What does the term "craft beer" mean to you? Does it evoke images of crusty, bearded men over rusty antique vats and hand-stirred mash? If it does, and you go out to buy a case of Blue Moon, the joke's on you.
The use of the terms "craft beer," "artfully crafted," and other such marketing terms was at the center of Evan Parent's class action lawsuit against MillerCoors ("MC"), the giant Mega-Brewery.
The counts Parent brought against MC included deceptive and misleading advertising under California Statutes and Professional Business Code. Parent alleged that MC had no business labeling its Blue Moon brand of beers "Craft Beer" or "artfully crafted" because the way in which is manufactured -- not crafted -- doesn't even come close to the Brewers Association (BA) definition of the term. The condition for labeling a beer craft under that standard are: fewer that 6 million barrels produced annually, the brewer must be a majority stakeholder, and the beer must be made using only "traditional or innovative brewing ingredients." You'll notice how this list isn't vague at all ... of course not.
Plaintiffs alleged that the labeling was an intentional move by MC to distance Blue Moon from its other appreantly "non-craft" brands like Coors -- even though Blue Moon is made in the very same plant as its lower priced brethren.
Judge Curiel was not convinced and was persuaded by MC's counter that no reasonable consumer could have been misled by MC's use of term "craft beer" and "artfully crafted" because the Brewer's Association definition did not apply and there is no applicable standard. Thus, the court dismissed the case.

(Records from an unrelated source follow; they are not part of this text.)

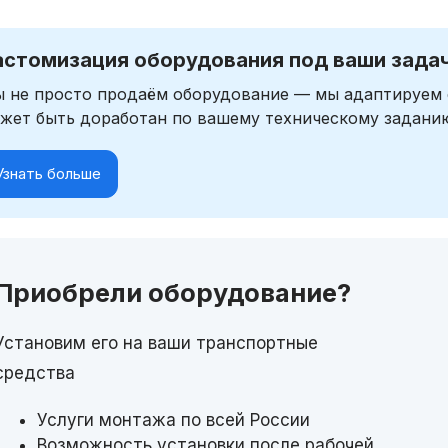
астомизация оборудования под ваши зада
 не просто продаём оборудование — мы адаптируем 
жет быть доработан по вашему техническому задани
Узнать больше
Приобрели оборудование?
Установим его на ваши транспортные
средства
Услуги монтажа по всей России
Возможность установки после рабочей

Further, Judge Curiel likened "artfully crafted" to an unchallengeable statement of fact tantamount to marketing puffery.
Judge Curiel has given plaintiffs 30 days to amend their complaint to try again with further evidence of MC's alleged deception.

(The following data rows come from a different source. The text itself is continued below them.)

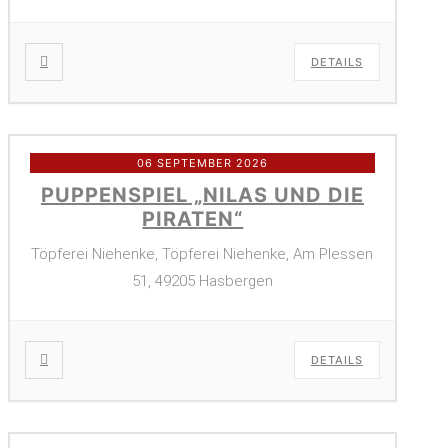
DETAILS
06 SEPTEMBER 2026
PUPPENSPIEL „NILAS UND DIE
PIRATEN“
Töpferei Niehenke, Töpferei Niehenke, Am Plessen
51, 49205 Hasbergen
DETAILS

This case highlights a number of troubling aspects about the vintage/craft/artisan culture that has become oh-so chic these days. Even if the Brewers Association definition of "craft beer" were found to apply, a beer could likely be made traditional or innovative by slightly tweaking the methods of production.

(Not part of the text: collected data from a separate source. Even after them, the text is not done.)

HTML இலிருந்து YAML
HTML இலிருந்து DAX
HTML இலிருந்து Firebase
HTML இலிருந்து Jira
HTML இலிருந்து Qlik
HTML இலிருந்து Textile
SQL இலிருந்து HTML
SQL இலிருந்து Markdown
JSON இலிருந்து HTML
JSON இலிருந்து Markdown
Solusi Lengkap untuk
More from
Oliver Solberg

Also, although Judge Curiel's decision is well reasoned, it is troubling that MC's argument held water in court. "Craft beer" and "artfully crafted" may not have a mathematically defined standard, but it very definitely does not say to a consumer that a particular beer is made in the same manner as Coors. And MC and other companies know this. Companies make their money in that nebulous region between stretching of truth and bold-faced lying.
MillerCoors' argument about "craft beer" is really a statement about either consumers' inability to discriminate good quality from bad, or the consumers' willingness to be bamboozled. Maybe both.